今天東方無情穿了件淺金色的外袍,內襯白色瓖同色系的淺金色繡萬字不到頭圖案的內袍,腰里扎了根金腰帶,頭戴金冠,在雨中頗有金碧輝煌的感覺……
「你們在聊什麼?」東方無情走到亭中,笑問。
「你是誰?」蘇蕙斂去笑容冷冷地問道。
「啊?蕙兒,你竟連姐夫都不認得了嗎?」東方無情訝然道。
「你是誰?」蘇蕙皺了皺眉頭。
柳無瑕也被蘇蕙搞糊涂了,仔仔細細上上下下打量了東方無情半天,「蘇姑娘……」
「姐夫連他的新衣服都給你穿了,你定是他的好朋友,是哪一位?」
「蕙兒,你生病了嗎?竟胡言亂語起來?」東方無情伸頭去模蘇蕙的額頭,但被她躲了過去。
「我看得出你極力在模仿姐夫走路的姿勢,但終歸太死板;姐夫穿金色衣服的時候,絕不會穿藏青色的靴子;姐夫的表情你模仿到了七分,但還有三分沒模仿成功。」
「東方無情」愣了半天,不知所措地向亭子外面的假山處望去。
第20節︰兄妹之情(6)
「笨!你這樣的話傻子也能看出你真的是假的!你難道不曾懷疑她是在詐你嗎?」假山後傳來一個懊惱的聲音。
蘇蕙緊皺的眉頭終于松開了,「姐夫,你又在玩什麼把戲?」
「小把戲。」跟那個「東方無情」穿著幾乎一模一樣的衣服,只是穿了雙瓖了淺金色花邊的白色靴子的東方無情從假山後走了出來,「嘻嘻……小把戲。」
兩個「東方無情」站在一起,柳無瑕看了半天,「左邊的是真的,右邊的眼神不夠輕活,唉……要站在一起對比才能看出真假……我還是不如蘇蕙了解你。」
「那是當然的,我之前就說過,瞞得過別人,瞞不過蘇蕙。」
「姐夫,你們有什麼計劃嗎?」
「蕙兒,你能不能別這麼了解我?沒有秘密的感覺很可怕的。」東方無情姿態難看地趴在桌上哀號。
東方無情的計劃從忽然帶蘇蕙回京城就開始了,就像是之前他說的,拜火教對他發出死亡威脅是因為他的到來觸及了某些人的敏感神經。事實也證明,他在揚州的時候,拜火教的行動幾乎完全停止了,他費盡心機也沒查出什麼有用的東西。
于是他決定——聲東擊西暗度陳倉!
先以迅雷不及掩耳的速度閃電撤出揚州,然後在高調地出現在京城,並且做出要在京城替蘇蕙選婿的表態,讓所有的人都以為他這次回京城會待一陣子。
然後——找人易容成自己的樣子,待在侯府中選婿,而真正的東方無情,則會悄悄潛回揚州繼續查探拜火教的事。
他在這個時候請柳無瑕以西席的身份進入侯府,也是拜托他在他不在的時候照顧蘇蕙跟東方瀾。
在交代過這些事情之後,當天夜里東方無情離開了侯府,走前蘇蕙拿出了新做成的並蒂蓮圖案的荷包。

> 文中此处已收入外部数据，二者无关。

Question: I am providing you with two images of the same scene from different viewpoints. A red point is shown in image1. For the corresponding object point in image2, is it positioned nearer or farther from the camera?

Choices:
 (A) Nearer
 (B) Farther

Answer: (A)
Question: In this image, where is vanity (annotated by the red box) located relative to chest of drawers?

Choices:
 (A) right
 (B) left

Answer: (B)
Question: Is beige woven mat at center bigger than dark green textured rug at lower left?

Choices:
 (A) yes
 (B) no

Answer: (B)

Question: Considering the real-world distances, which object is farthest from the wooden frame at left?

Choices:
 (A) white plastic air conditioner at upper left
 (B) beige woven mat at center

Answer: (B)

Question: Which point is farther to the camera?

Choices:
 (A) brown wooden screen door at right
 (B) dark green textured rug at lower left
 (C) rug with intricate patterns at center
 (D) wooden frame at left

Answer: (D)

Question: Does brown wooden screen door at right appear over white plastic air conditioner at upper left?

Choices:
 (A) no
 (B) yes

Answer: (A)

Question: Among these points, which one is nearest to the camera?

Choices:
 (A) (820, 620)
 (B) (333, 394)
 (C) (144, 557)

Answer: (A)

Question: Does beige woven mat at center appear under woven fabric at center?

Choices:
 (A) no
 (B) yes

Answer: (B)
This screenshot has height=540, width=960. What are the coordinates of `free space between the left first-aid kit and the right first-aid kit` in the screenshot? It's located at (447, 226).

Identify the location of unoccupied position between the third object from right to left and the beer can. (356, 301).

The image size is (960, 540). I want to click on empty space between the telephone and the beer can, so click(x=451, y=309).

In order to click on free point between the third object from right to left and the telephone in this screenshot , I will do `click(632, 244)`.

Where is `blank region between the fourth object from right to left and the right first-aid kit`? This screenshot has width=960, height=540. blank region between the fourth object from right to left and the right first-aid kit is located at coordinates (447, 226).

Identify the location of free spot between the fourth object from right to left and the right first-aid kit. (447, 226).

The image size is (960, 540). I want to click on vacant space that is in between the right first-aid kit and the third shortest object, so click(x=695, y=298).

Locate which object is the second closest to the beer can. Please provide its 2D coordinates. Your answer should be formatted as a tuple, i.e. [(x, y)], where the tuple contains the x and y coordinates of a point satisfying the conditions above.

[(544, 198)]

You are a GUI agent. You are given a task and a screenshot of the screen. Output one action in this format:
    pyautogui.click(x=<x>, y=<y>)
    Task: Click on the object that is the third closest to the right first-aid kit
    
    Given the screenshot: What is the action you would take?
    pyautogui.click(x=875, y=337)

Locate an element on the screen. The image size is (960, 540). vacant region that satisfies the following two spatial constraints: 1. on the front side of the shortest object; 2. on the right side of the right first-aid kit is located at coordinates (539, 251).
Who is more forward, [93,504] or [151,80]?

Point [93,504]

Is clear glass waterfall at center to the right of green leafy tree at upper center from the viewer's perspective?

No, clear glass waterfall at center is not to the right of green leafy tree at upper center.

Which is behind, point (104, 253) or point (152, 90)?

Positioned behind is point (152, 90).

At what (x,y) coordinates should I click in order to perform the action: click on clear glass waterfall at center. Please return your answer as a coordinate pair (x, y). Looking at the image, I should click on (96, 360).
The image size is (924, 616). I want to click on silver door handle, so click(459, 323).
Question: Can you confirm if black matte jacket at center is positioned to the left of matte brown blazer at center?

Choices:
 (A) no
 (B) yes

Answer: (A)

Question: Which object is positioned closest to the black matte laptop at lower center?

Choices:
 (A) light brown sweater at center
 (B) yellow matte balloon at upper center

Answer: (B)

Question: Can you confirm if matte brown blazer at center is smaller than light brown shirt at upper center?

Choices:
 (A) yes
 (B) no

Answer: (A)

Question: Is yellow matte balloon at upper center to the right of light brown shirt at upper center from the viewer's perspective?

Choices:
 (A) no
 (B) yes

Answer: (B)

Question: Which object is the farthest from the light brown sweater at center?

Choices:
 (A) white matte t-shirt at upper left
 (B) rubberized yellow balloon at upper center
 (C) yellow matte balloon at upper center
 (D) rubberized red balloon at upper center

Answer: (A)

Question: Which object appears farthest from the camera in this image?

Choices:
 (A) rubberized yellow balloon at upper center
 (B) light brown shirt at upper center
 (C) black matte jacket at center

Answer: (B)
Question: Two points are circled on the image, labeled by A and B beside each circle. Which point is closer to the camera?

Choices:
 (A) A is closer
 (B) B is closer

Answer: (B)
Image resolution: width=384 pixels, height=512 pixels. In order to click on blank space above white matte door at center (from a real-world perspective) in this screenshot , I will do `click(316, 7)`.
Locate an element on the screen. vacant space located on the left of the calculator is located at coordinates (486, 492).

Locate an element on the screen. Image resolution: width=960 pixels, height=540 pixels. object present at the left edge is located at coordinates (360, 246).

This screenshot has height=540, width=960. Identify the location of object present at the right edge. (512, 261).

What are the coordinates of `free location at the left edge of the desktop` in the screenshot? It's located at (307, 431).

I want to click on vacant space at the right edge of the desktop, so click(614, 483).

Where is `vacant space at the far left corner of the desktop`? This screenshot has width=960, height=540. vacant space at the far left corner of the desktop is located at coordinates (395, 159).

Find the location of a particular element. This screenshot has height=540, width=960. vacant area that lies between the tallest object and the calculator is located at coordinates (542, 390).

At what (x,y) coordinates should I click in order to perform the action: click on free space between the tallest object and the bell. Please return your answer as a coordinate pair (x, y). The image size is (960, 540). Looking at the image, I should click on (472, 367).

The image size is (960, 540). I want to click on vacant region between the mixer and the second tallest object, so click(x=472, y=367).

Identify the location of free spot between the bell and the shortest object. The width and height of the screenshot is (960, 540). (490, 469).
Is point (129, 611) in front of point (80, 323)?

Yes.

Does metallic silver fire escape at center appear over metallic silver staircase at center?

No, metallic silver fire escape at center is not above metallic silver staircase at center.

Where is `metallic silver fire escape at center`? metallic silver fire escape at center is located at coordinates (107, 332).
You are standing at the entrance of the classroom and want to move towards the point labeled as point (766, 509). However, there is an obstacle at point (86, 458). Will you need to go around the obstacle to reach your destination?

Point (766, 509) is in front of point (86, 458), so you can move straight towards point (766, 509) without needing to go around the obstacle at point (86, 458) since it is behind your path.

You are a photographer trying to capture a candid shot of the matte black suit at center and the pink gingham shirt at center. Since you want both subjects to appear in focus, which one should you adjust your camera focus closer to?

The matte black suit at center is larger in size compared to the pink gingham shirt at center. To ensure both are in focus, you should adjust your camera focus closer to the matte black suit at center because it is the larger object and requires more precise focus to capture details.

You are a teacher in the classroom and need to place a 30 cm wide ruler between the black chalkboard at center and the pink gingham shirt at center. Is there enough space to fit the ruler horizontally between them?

「姐夫……這個荷包大約是我送你的最後一個荷包了。」蘇蕙說道,東方無情接過荷包的手一下子僵住了,「你不是說要替我選婿嗎?以後我是有夫婿的人了,怎麼能隨便送別人荷包呢?」
「是啊,怎麼能隨便送別人荷包呢?」東方無情將荷包系在腰間,揉了揉蘇蕙的頭發,「好好照顧家里,若是有什麼事就去找我師兄。等我回來。」
「姐夫保重。」
東方無情跨上馬背,對站在門口的蘇蕙笑了笑,揮了揮手,噠噠噠……馬蹄聲聲帶走了東方無情,也帶走了蘇蕙的牽念。
天亮時,東方無情找到了一間客棧,要了間干淨的上房,這次是秘密潛回揚州,他沒打算走陸路,而是選擇了走拜火教勢力較小的水路,船今天晚上開,為不引人注目,他找的是漁船,大約是他在上船前,最後一個睡在床上的機會了。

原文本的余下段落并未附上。